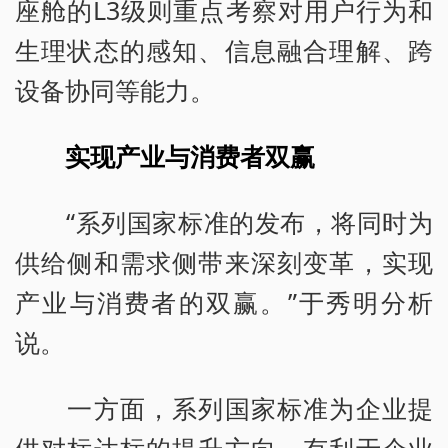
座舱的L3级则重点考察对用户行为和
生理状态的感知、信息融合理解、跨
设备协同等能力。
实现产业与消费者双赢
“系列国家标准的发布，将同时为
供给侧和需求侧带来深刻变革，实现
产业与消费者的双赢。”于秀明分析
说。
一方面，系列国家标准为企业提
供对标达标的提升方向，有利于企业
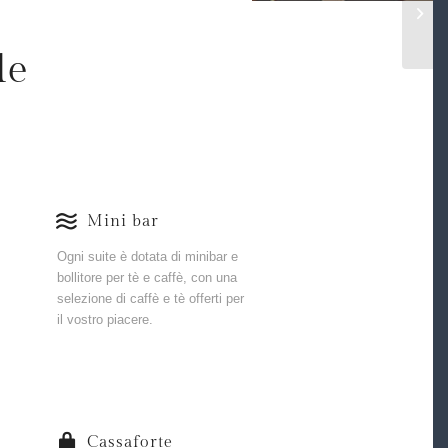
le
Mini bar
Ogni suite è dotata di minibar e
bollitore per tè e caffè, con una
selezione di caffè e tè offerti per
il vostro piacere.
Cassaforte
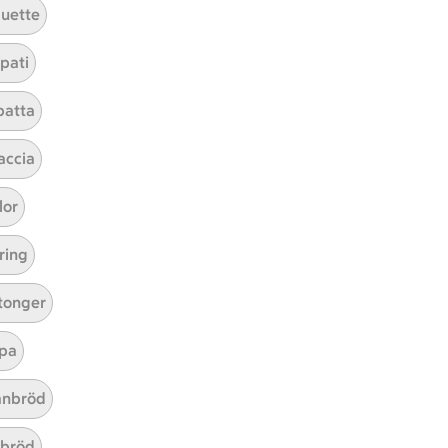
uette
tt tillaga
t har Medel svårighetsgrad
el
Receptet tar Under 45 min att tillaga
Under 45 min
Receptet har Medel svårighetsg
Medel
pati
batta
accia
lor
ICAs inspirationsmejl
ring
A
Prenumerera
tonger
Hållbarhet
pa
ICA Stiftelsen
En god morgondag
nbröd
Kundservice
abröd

··········

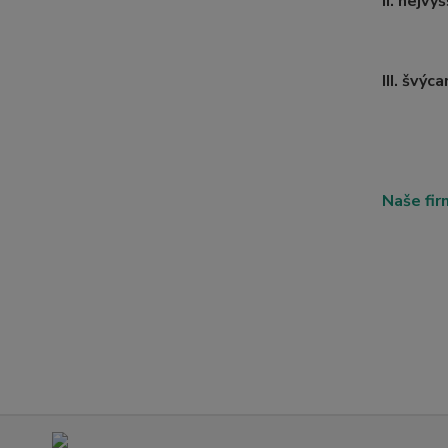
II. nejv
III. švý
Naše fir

··········

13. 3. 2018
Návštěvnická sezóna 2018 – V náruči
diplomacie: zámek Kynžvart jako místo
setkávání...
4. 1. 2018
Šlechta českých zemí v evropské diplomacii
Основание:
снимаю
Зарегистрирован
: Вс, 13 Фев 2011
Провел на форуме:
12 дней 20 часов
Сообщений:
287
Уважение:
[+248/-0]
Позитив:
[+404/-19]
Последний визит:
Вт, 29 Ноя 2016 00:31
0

··········

• _Problem statement_
How many lines of the listing above hold "Medel"? Answer with the number alone.

• _Expected output_
3